DATA BLOCK:
==================================================

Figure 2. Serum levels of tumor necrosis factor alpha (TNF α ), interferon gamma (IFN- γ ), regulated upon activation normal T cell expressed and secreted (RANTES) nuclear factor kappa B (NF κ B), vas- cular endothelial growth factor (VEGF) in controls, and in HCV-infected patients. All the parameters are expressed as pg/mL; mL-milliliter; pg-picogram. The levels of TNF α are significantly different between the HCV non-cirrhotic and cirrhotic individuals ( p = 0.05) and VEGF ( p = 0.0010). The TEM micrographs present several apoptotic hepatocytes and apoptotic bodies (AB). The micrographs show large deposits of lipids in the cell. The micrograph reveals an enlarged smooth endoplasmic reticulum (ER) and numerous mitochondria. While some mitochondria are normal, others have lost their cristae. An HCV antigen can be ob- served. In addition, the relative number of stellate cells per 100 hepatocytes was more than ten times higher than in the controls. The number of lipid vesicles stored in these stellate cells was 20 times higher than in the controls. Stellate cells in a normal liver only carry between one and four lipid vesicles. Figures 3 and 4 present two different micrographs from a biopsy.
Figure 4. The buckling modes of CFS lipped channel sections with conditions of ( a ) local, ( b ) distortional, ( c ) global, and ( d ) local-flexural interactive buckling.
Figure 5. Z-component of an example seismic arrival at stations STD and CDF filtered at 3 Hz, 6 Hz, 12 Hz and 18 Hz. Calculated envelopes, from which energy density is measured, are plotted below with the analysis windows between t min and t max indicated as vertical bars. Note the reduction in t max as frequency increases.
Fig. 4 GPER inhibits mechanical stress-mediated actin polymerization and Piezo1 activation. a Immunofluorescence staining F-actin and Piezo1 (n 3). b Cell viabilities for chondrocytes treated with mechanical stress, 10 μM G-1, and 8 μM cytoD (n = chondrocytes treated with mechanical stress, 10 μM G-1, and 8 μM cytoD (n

==================================================

TASK GOAL: Please transcribe only the portion of the material that starts at the line containing "Figure 4. The" and runs through its last line, inclusive, exactly as given.

OUTPUT BELOW:
Figure 4. The buckling modes of CFS lipped channel sections with conditions of ( a ) local, ( b ) distortional, ( c ) global, and ( d ) local-flexural interactive buckling.
Figure 5. Z-component of an example seismic arrival at stations STD and CDF filtered at 3 Hz, 6 Hz, 12 Hz and 18 Hz. Calculated envelopes, from which energy density is measured, are plotted below with the analysis windows between t min and t max indicated as vertical bars. Note the reduction in t max as frequency increases.
Fig. 4 GPER inhibits mechanical stress-mediated actin polymerization and Piezo1 activation. a Immunofluorescence staining F-actin and Piezo1 (n 3). b Cell viabilities for chondrocytes treated with mechanical stress, 10 μM G-1, and 8 μM cytoD (n = chondrocytes treated with mechanical stress, 10 μM G-1, and 8 μM cytoD (n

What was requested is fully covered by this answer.